━━━━━ DATA SUPPLIED ━━━━━

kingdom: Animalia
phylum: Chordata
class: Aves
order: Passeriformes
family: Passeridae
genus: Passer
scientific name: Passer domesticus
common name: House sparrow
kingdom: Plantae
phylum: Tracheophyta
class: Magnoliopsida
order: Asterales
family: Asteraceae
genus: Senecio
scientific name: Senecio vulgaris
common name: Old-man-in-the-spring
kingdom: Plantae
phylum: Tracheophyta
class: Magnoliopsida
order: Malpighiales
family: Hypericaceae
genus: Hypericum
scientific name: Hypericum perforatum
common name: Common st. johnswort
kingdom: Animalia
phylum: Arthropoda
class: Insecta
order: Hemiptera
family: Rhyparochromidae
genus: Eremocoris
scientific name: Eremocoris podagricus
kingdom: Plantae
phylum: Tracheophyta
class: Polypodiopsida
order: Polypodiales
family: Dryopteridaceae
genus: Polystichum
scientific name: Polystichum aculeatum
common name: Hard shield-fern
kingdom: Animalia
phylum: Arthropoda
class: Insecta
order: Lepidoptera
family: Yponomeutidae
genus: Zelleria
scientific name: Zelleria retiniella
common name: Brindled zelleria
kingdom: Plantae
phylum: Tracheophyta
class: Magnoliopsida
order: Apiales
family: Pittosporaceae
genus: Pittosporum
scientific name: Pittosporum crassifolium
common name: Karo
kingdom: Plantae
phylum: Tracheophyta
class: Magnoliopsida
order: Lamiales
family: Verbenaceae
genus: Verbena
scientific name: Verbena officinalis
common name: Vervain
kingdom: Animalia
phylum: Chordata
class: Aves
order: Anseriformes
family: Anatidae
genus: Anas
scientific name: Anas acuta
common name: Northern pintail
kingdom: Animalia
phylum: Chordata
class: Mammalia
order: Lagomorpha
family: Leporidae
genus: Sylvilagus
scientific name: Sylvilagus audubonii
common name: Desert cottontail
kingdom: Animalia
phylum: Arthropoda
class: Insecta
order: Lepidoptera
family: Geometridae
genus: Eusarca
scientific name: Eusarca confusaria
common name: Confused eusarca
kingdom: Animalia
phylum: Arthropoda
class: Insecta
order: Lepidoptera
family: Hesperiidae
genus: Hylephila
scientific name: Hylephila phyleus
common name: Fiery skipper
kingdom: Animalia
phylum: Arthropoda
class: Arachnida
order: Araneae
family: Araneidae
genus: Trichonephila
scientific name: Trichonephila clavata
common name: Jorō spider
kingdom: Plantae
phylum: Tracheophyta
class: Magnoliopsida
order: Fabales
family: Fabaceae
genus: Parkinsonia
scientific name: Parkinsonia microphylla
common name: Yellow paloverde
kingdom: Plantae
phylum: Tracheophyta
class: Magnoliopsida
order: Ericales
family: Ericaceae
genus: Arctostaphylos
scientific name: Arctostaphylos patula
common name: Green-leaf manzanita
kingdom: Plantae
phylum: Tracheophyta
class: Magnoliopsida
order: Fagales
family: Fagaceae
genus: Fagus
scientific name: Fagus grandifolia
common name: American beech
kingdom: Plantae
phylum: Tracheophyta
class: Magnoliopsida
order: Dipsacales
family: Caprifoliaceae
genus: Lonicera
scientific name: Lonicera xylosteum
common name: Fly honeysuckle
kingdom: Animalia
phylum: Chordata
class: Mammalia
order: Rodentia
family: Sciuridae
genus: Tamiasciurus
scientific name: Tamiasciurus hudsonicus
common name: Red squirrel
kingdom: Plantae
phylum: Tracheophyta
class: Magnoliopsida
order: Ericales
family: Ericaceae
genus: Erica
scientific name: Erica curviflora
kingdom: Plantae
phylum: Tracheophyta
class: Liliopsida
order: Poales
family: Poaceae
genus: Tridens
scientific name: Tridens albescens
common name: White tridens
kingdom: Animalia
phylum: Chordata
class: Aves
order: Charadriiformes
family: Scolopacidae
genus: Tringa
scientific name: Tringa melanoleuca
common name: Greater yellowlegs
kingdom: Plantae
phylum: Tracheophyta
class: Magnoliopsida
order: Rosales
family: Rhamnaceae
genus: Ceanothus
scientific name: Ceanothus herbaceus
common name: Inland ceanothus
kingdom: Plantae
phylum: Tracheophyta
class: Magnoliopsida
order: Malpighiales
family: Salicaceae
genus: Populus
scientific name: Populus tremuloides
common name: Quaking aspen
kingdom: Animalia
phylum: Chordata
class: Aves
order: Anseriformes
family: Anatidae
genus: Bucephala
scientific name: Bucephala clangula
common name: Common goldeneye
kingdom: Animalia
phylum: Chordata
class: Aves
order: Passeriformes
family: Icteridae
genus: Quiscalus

━━━━━

**AIM OF THE TASK:** Write out the lines above word for word, starting with the line that contains "scientific name: Populus tremuloides" and continuing through the final line.

**SOLVED PROBLEM:**
scientific name: Populus tremuloides
common name: Quaking aspen
kingdom: Animalia
phylum: Chordata
class: Aves
order: Anseriformes
family: Anatidae
genus: Bucephala
scientific name: Bucephala clangula
common name: Common goldeneye
kingdom: Animalia
phylum: Chordata
class: Aves
order: Passeriformes
family: Icteridae
genus: Quiscalus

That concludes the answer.